[Start of section]

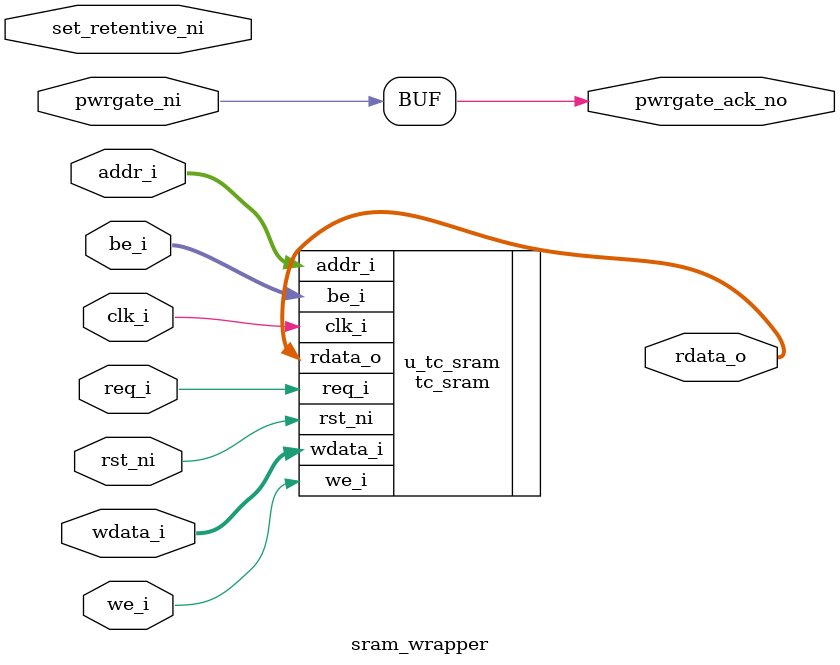
<source format=sv>

module sram_wrapper #(
    parameter int unsigned NumWords = 32'd1024,  // Number of Words in data array
    parameter int unsigned DataWidth = 32'd32,  // Data signal width
    // DEPENDENT PARAMETERS, DO NOT OVERWRITE!
    parameter int unsigned AddrWidth = (NumWords > 32'd1) ? $clog2(NumWords) : 32'd1
) (
    input logic clk_i,
    input logic rst_ni,
    // input ports
    input logic req_i,
    input logic we_i,
    input logic [AddrWidth-1:0] addr_i,
    input logic [DataWidth-1:0] wdata_i,
    input logic [DataWidth/8-1:0] be_i,
    // power manager signals that goes to the ASIC macros
    input logic pwrgate_ni,
    output logic pwrgate_ack_no,
    input logic set_retentive_ni,
    // output ports
    output logic [DataWidth-1:0] rdata_o
);
`ifndef USE_UPF
  assign pwrgate_ack_no = pwrgate_ni;
`endif
  tc_sram #(
      .NumWords (NumWords),
      .DataWidth(DataWidth),
      .NumPorts (32'd1)
  ) u_tc_sram (
      .clk_i  (clk_i),
      .rst_ni (rst_ni),
      .req_i  (req_i),
      .we_i   (we_i),
      .addr_i (addr_i),
      .wdata_i(wdata_i),
      .be_i   (be_i),
      // output ports
      .rdata_o(rdata_o)
  );

endmodule

</source>
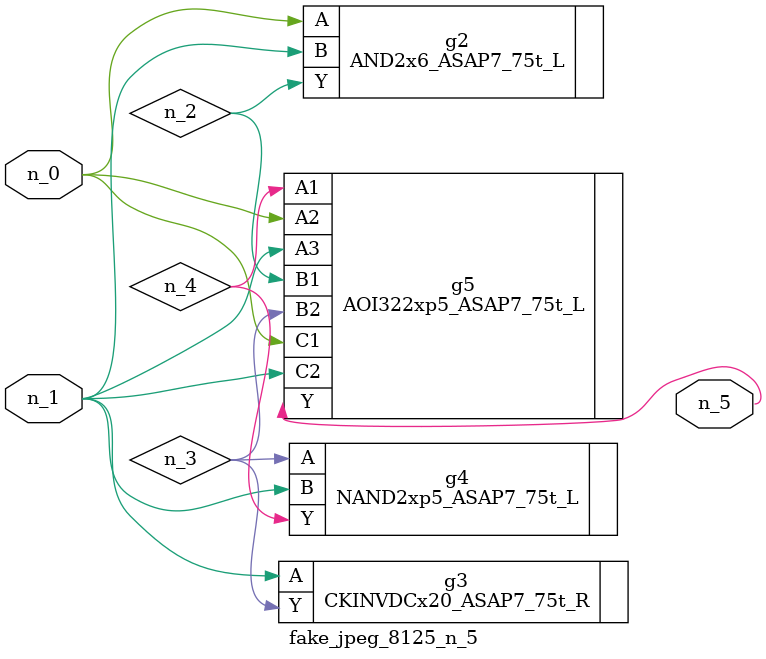
<source format=v>
module fake_jpeg_8125_n_5 (n_0, n_1, n_5);

input n_0;
input n_1;

output n_5;

wire n_2;
wire n_3;
wire n_4;

AND2x6_ASAP7_75t_L g2 ( 
.A(n_0),
.B(n_1),
.Y(n_2)
);

CKINVDCx20_ASAP7_75t_R g3 ( 
.A(n_1),
.Y(n_3)
);

NAND2xp5_ASAP7_75t_L g4 ( 
.A(n_3),
.B(n_1),
.Y(n_4)
);

AOI322xp5_ASAP7_75t_L g5 ( 
.A1(n_4),
.A2(n_0),
.A3(n_1),
.B1(n_2),
.B2(n_3),
.C1(n_0),
.C2(n_1),
.Y(n_5)
);


endmodule
</source>
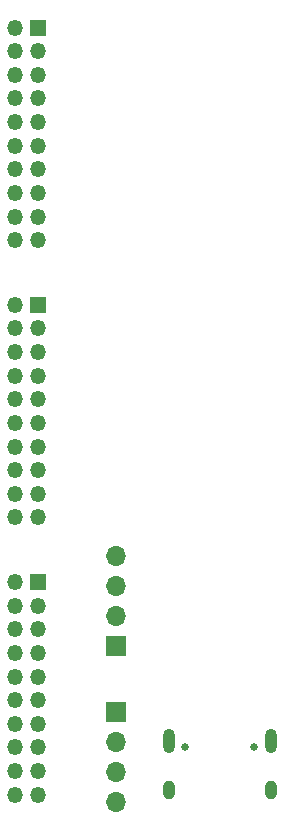
<source format=gbs>
%TF.GenerationSoftware,KiCad,Pcbnew,6.0.4-6f826c9f35~116~ubuntu18.04.1*%
%TF.CreationDate,2022-06-27T14:44:09+00:00*%
%TF.ProjectId,zynq-mipi,7a796e71-2d6d-4697-9069-2e6b69636164,rev?*%
%TF.SameCoordinates,Original*%
%TF.FileFunction,Soldermask,Bot*%
%TF.FilePolarity,Negative*%
%FSLAX46Y46*%
G04 Gerber Fmt 4.6, Leading zero omitted, Abs format (unit mm)*
G04 Created by KiCad (PCBNEW 6.0.4-6f826c9f35~116~ubuntu18.04.1) date 2022-06-27 14:44:09*
%MOMM*%
%LPD*%
G01*
G04 APERTURE LIST*
%ADD10R,1.350000X1.350000*%
%ADD11O,1.350000X1.350000*%
%ADD12R,1.700000X1.700000*%
%ADD13O,1.700000X1.700000*%
%ADD14C,0.650000*%
%ADD15O,1.000000X1.600000*%
%ADD16O,1.000000X2.100000*%
G04 APERTURE END LIST*
D10*
%TO.C,J4*%
X136514500Y-61938000D03*
D11*
X134514500Y-61938000D03*
X136514500Y-63938000D03*
X134514500Y-63938000D03*
X136514500Y-65938000D03*
X134514500Y-65938000D03*
X136514500Y-67938000D03*
X134514500Y-67938000D03*
X136514500Y-69938000D03*
X134514500Y-69938000D03*
X136514500Y-71938000D03*
X134514500Y-71938000D03*
X136514500Y-73938000D03*
X134514500Y-73938000D03*
X136514500Y-75938000D03*
X134514500Y-75938000D03*
X136514500Y-77938000D03*
X134514500Y-77938000D03*
X136514500Y-79938000D03*
X134514500Y-79938000D03*
%TD*%
D12*
%TO.C,J2*%
X143095500Y-114290000D03*
D13*
X143095500Y-111750000D03*
X143095500Y-109210000D03*
X143095500Y-106670000D03*
%TD*%
D10*
%TO.C,J5*%
X136514500Y-85413000D03*
D11*
X134514500Y-85413000D03*
X136514500Y-87413000D03*
X134514500Y-87413000D03*
X136514500Y-89413000D03*
X134514500Y-89413000D03*
X136514500Y-91413000D03*
X134514500Y-91413000D03*
X136514500Y-93413000D03*
X134514500Y-93413000D03*
X136514500Y-95413000D03*
X134514500Y-95413000D03*
X136514500Y-97413000D03*
X134514500Y-97413000D03*
X136514500Y-99413000D03*
X134514500Y-99413000D03*
X136514500Y-101413000D03*
X134514500Y-101413000D03*
X136514500Y-103413000D03*
X134514500Y-103413000D03*
%TD*%
D14*
%TO.C,J3*%
X154748500Y-122876000D03*
X148968500Y-122876000D03*
D15*
X147538500Y-126526000D03*
X156178500Y-126526000D03*
D16*
X147538500Y-122346000D03*
X156178500Y-122346000D03*
%TD*%
D12*
%TO.C,J7*%
X143095500Y-119898000D03*
D13*
X143095500Y-122438000D03*
X143095500Y-124978000D03*
X143095500Y-127518000D03*
%TD*%
D10*
%TO.C,J6*%
X136514500Y-108888000D03*
D11*
X134514500Y-108888000D03*
X136514500Y-110888000D03*
X134514500Y-110888000D03*
X136514500Y-112888000D03*
X134514500Y-112888000D03*
X136514500Y-114888000D03*
X134514500Y-114888000D03*
X136514500Y-116888000D03*
X134514500Y-116888000D03*
X136514500Y-118888000D03*
X134514500Y-118888000D03*
X136514500Y-120888000D03*
X134514500Y-120888000D03*
X136514500Y-122888000D03*
X134514500Y-122888000D03*
X136514500Y-124888000D03*
X134514500Y-124888000D03*
X136514500Y-126888000D03*
X134514500Y-126888000D03*
%TD*%
M02*

</source>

[End of section]

_Work request_. Images are to be omitted; everything else in the records is to be transcribed exactly.

_Completed exercise_.
<source format=sv>

module sram_wrapper #(
    parameter int unsigned NumWords = 32'd1024,  // Number of Words in data array
    parameter int unsigned DataWidth = 32'd32,  // Data signal width
    // DEPENDENT PARAMETERS, DO NOT OVERWRITE!
    parameter int unsigned AddrWidth = (NumWords > 32'd1) ? $clog2(NumWords) : 32'd1
) (
    input logic clk_i,
    input logic rst_ni,
    // input ports
    input logic req_i,
    input logic we_i,
    input logic [AddrWidth-1:0] addr_i,
    input logic [DataWidth-1:0] wdata_i,
    input logic [DataWidth/8-1:0] be_i,
    // power manager signals that goes to the ASIC macros
    input logic pwrgate_ni,
    output logic pwrgate_ack_no,
    input logic set_retentive_ni,
    // output ports
    output logic [DataWidth-1:0] rdata_o
);
`ifndef USE_UPF
  assign pwrgate_ack_no = pwrgate_ni;
`endif
  tc_sram #(
      .NumWords (NumWords),
      .DataWidth(DataWidth),
      .NumPorts (32'd1)
  ) u_tc_sram (
      .clk_i  (clk_i),
      .rst_ni (rst_ni),
      .req_i  (req_i),
      .we_i   (we_i),
      .addr_i (addr_i),
      .wdata_i(wdata_i),
      .be_i   (be_i),
      // output ports
      .rdata_o(rdata_o)
  );

endmodule

</source>
<source format=v>
module fake_jpeg_8125_n_5 (n_0, n_1, n_5);

input n_0;
input n_1;

output n_5;

wire n_2;
wire n_3;
wire n_4;

AND2x6_ASAP7_75t_L g2 ( 
.A(n_0),
.B(n_1),
.Y(n_2)
);

CKINVDCx20_ASAP7_75t_R g3 ( 
.A(n_1),
.Y(n_3)
);

NAND2xp5_ASAP7_75t_L g4 ( 
.A(n_3),
.B(n_1),
.Y(n_4)
);

AOI322xp5_ASAP7_75t_L g5 ( 
.A1(n_4),
.A2(n_0),
.A3(n_1),
.B1(n_2),
.B2(n_3),
.C1(n_0),
.C2(n_1),
.Y(n_5)
);


endmodule
</source>
<source format=gbs>
%TF.GenerationSoftware,KiCad,Pcbnew,6.0.4-6f826c9f35~116~ubuntu18.04.1*%
%TF.CreationDate,2022-06-27T14:44:09+00:00*%
%TF.ProjectId,zynq-mipi,7a796e71-2d6d-4697-9069-2e6b69636164,rev?*%
%TF.SameCoordinates,Original*%
%TF.FileFunction,Soldermask,Bot*%
%TF.FilePolarity,Negative*%
%FSLAX46Y46*%
G04 Gerber Fmt 4.6, Leading zero omitted, Abs format (unit mm)*
G04 Created by KiCad (PCBNEW 6.0.4-6f826c9f35~116~ubuntu18.04.1) date 2022-06-27 14:44:09*
%MOMM*%
%LPD*%
G01*
G04 APERTURE LIST*
%ADD10R,1.350000X1.350000*%
%ADD11O,1.350000X1.350000*%
%ADD12R,1.700000X1.700000*%
%ADD13O,1.700000X1.700000*%
%ADD14C,0.650000*%
%ADD15O,1.000000X1.600000*%
%ADD16O,1.000000X2.100000*%
G04 APERTURE END LIST*
D10*
%TO.C,J4*%
X136514500Y-61938000D03*
D11*
X134514500Y-61938000D03*
X136514500Y-63938000D03*
X134514500Y-63938000D03*
X136514500Y-65938000D03*
X134514500Y-65938000D03*
X136514500Y-67938000D03*
X134514500Y-67938000D03*
X136514500Y-69938000D03*
X134514500Y-69938000D03*
X136514500Y-71938000D03*
X134514500Y-71938000D03*
X136514500Y-73938000D03*
X134514500Y-73938000D03*
X136514500Y-75938000D03*
X134514500Y-75938000D03*
X136514500Y-77938000D03*
X134514500Y-77938000D03*
X136514500Y-79938000D03*
X134514500Y-79938000D03*
%TD*%
D12*
%TO.C,J2*%
X143095500Y-114290000D03*
D13*
X143095500Y-111750000D03*
X143095500Y-109210000D03*
X143095500Y-106670000D03*
%TD*%
D10*
%TO.C,J5*%
X136514500Y-85413000D03*
D11*
X134514500Y-85413000D03*
X136514500Y-87413000D03*
X134514500Y-87413000D03*
X136514500Y-89413000D03*
X134514500Y-89413000D03*
X136514500Y-91413000D03*
X134514500Y-91413000D03*
X136514500Y-93413000D03*
X134514500Y-93413000D03*
X136514500Y-95413000D03*
X134514500Y-95413000D03*
X136514500Y-97413000D03*
X134514500Y-97413000D03*
X136514500Y-99413000D03*
X134514500Y-99413000D03*
X136514500Y-101413000D03*
X134514500Y-101413000D03*
X136514500Y-103413000D03*
X134514500Y-103413000D03*
%TD*%
D14*
%TO.C,J3*%
X154748500Y-122876000D03*
X148968500Y-122876000D03*
D15*
X147538500Y-126526000D03*
X156178500Y-126526000D03*
D16*
X147538500Y-122346000D03*
X156178500Y-122346000D03*
%TD*%
D12*
%TO.C,J7*%
X143095500Y-119898000D03*
D13*
X143095500Y-122438000D03*
X143095500Y-124978000D03*
X143095500Y-127518000D03*
%TD*%
D10*
%TO.C,J6*%
X136514500Y-108888000D03*
D11*
X134514500Y-108888000D03*
X136514500Y-110888000D03*
X134514500Y-110888000D03*
X136514500Y-112888000D03*
X134514500Y-112888000D03*
X136514500Y-114888000D03*
X134514500Y-114888000D03*
X136514500Y-116888000D03*
X134514500Y-116888000D03*
X136514500Y-118888000D03*
X134514500Y-118888000D03*
X136514500Y-120888000D03*
X134514500Y-120888000D03*
X136514500Y-122888000D03*
X134514500Y-122888000D03*
X136514500Y-124888000D03*
X134514500Y-124888000D03*
X136514500Y-126888000D03*
X134514500Y-126888000D03*
%TD*%
M02*

</source>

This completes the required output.